- _Brief A_
From the rows below, extract every line starting at the line that contains "Orchidee – Tecnolgiaembiente.it" and ending at the line that contains "Brasil estreia c", both included, and repeat those lines exactly. Leave out any picture markers that fall between them.

- _Text block_
Monday 5 February 2018

Belle and Sebastian: Five Landmark Concerts and Three Key Cover Versions




'Rollercoaster Ride - The Alan's Album Archives Guide To Belle and Sebastian Is Available By Clicking Here



FIVE LANDMARK CONCERTS:

I don't know about you, dear reader, but so far this book/website has seemed awfully studio-bound: yes there are the odd live albums dotted round in the discographies but a touring life was usually as important if not more so to our AAA artists. Even we can't go through every gig they ever played however, so what we've decided to do instead is bring you five particularly important gigs with a run-down of what was played, where and when and why we consider these gigs so important, along with one particularly good one that summed up the band's setlist during their live peak (or one of them, anyway). Think of these as a sort of 'highlights' covering from first to (in some cases) last, to whet your appetite and to avoid ignoring a band's live work completely!

(Extracted page text data)

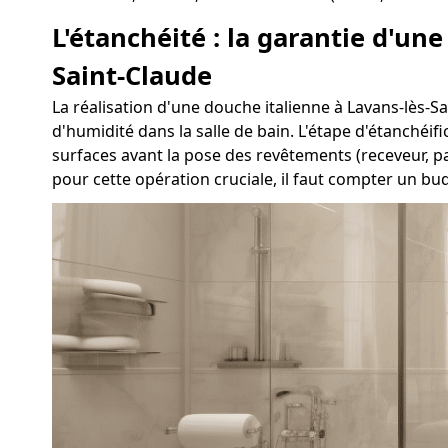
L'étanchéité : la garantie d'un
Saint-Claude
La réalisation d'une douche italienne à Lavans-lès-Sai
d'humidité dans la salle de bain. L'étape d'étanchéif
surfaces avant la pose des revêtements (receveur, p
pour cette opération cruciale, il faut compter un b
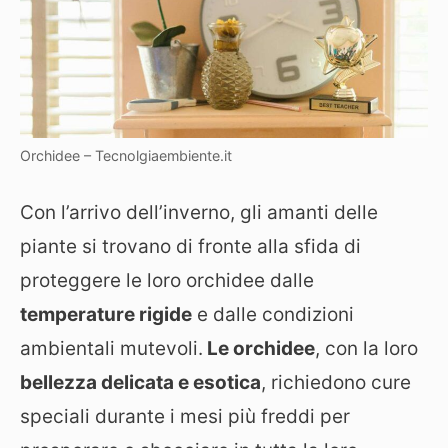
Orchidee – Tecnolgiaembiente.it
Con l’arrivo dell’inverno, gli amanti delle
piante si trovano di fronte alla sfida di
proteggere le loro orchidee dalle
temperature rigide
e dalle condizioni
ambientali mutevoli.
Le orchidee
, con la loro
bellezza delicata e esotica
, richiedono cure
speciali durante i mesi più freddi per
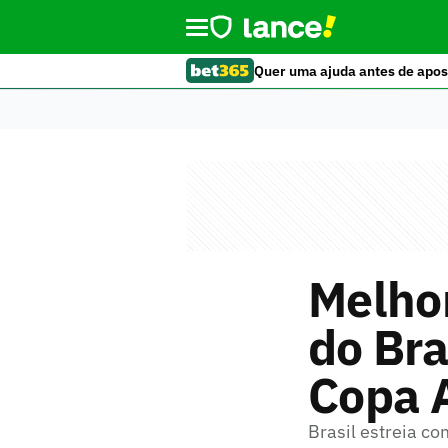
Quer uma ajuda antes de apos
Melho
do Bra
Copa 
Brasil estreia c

* * *

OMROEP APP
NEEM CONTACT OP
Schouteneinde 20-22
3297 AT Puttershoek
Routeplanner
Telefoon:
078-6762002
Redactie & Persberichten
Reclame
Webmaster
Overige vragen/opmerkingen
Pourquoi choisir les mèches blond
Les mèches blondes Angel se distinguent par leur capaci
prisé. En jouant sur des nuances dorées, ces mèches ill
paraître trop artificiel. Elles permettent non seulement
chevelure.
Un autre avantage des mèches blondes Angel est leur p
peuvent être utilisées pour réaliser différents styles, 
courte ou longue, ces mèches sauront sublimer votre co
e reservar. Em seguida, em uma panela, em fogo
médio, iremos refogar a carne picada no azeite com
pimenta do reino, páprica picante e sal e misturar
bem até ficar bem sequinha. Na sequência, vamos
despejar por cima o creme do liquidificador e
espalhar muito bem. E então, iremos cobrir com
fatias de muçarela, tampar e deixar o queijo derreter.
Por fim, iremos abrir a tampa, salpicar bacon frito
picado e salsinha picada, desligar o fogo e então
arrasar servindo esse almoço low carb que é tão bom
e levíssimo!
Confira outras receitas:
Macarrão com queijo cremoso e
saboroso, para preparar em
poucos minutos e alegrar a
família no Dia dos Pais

- _Brief B_
Copy the passage of the Belle and Sebastian text above starting at "I don't know" and ending at "live work completely!", word for word.

- _Task result A_
Orchidee – Tecnolgiaembiente.it
Con l’arrivo dell’inverno, gli amanti delle
piante si trovano di fronte alla sfida di
proteggere le loro orchidee dalle
temperature rigide
e dalle condizioni
ambientali mutevoli.
Le orchidee
, con la loro
bellezza delicata e esotica
, richiedono cure
speciali durante i mesi più freddi per
Quer uma ajuda antes de apos
Melho
do Bra
Copa 
Brasil estreia c

- _Task result B_
I don't know about you, dear reader, but so far this book/website has seemed awfully studio-bound: yes there are the odd live albums dotted round in the discographies but a touring life was usually as important if not more so to our AAA artists. Even we can't go through every gig they ever played however, so what we've decided to do instead is bring you five particularly important gigs with a run-down of what was played, where and when and why we consider these gigs so important, along with one particularly good one that summed up the band's setlist during their live peak (or one of them, anyway). Think of these as a sort of 'highlights' covering from first to (in some cases) last, to whet your appetite and to avoid ignoring a band's live work completely!